::: RECORDS TO PROCESS :::

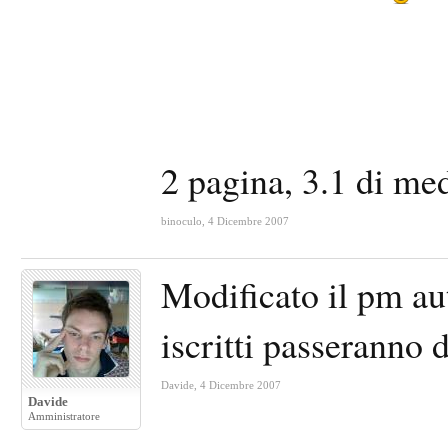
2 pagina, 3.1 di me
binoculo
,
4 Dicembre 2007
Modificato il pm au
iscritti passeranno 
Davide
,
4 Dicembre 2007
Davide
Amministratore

:::

REQUIRED ACTION: Reproduce every line of text in the entries above exactly as it appears, keeping the same order and line breaks. Leave out the pictures.

REPLY TO THE EXERCISE:
2 pagina, 3.1 di me
binoculo
,
4 Dicembre 2007
Modificato il pm au
iscritti passeranno 
Davide
,
4 Dicembre 2007
Davide
Amministratore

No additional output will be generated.